Anton Krautheimer (born 1879; died during the 20th century) was a German sculptor who lived in Munich.

==Biography==
From 1900 on, Krautheimer studied in Munich at the Academy of Fine Arts. His teachers were Josef Eberle, Wilhelm von Rümann and Adolf von Hildebrand. During his studies, he worked for the jewelry manufacture Victor Mayer in Pforzheim/Germany as a jewelry designer and steel engraver. The archive there preserves photographs of jewelry after his designs, his drawing-book with designs of Art Nouveau jewelry and many copies of letters that Victor Mayer wrote to him.
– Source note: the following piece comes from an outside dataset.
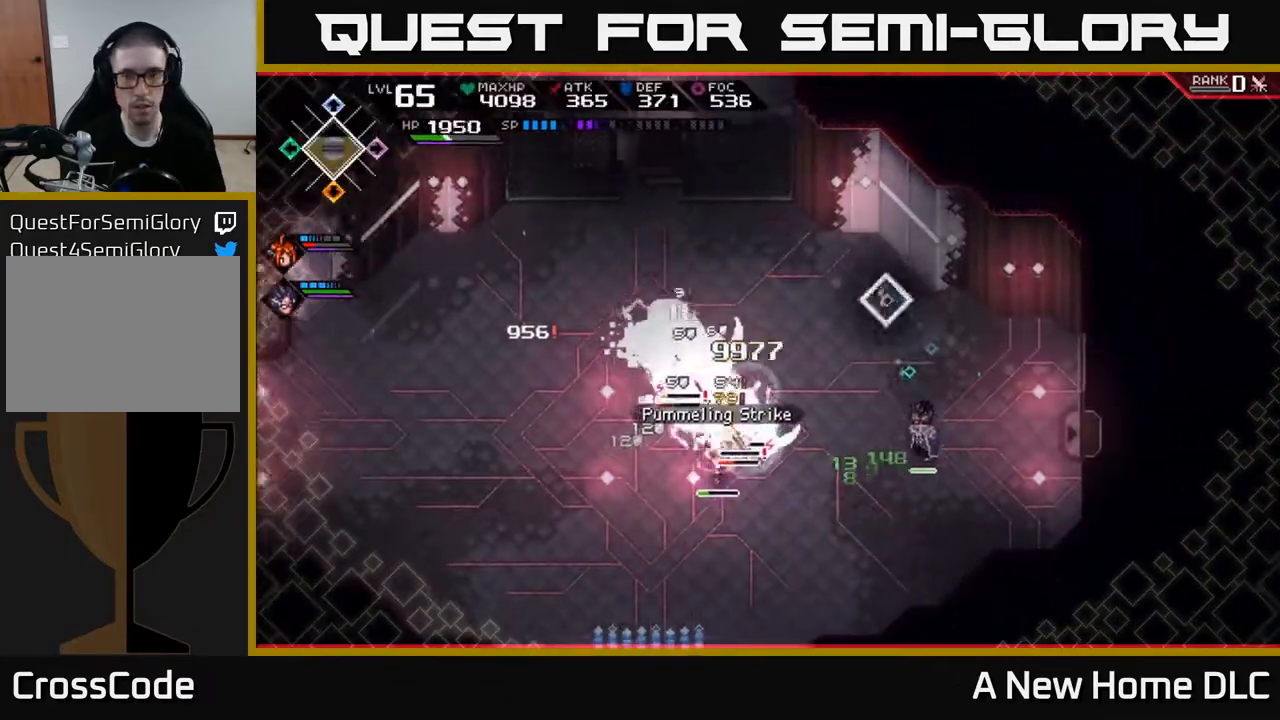
{"buttons": [], "left_stick": "left", "right_stick": "center", "events": [[367, "left_stick", "left"]]}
In 1908, he won the prestigious Rome Prize and in 1909, he started to work as an independent sculptor in Munich. Henceforth, he exhibited statues in marble, bronze and wood, busts and small sculptures with the Munich Secession and the Exhibitions in the Munich Glaspalast. Many of his works are still to be found in Germany’s public space, for example, the Fountain of Heracles in the Dom-Pedro-Platz in Munich, the tomb of the Lotz-family in the cemetery in Berlin Zehlendorf and the statue of Siegfried on the Siegried-Fountain in Worms, Germany made by order of Adolf von Hildebrand.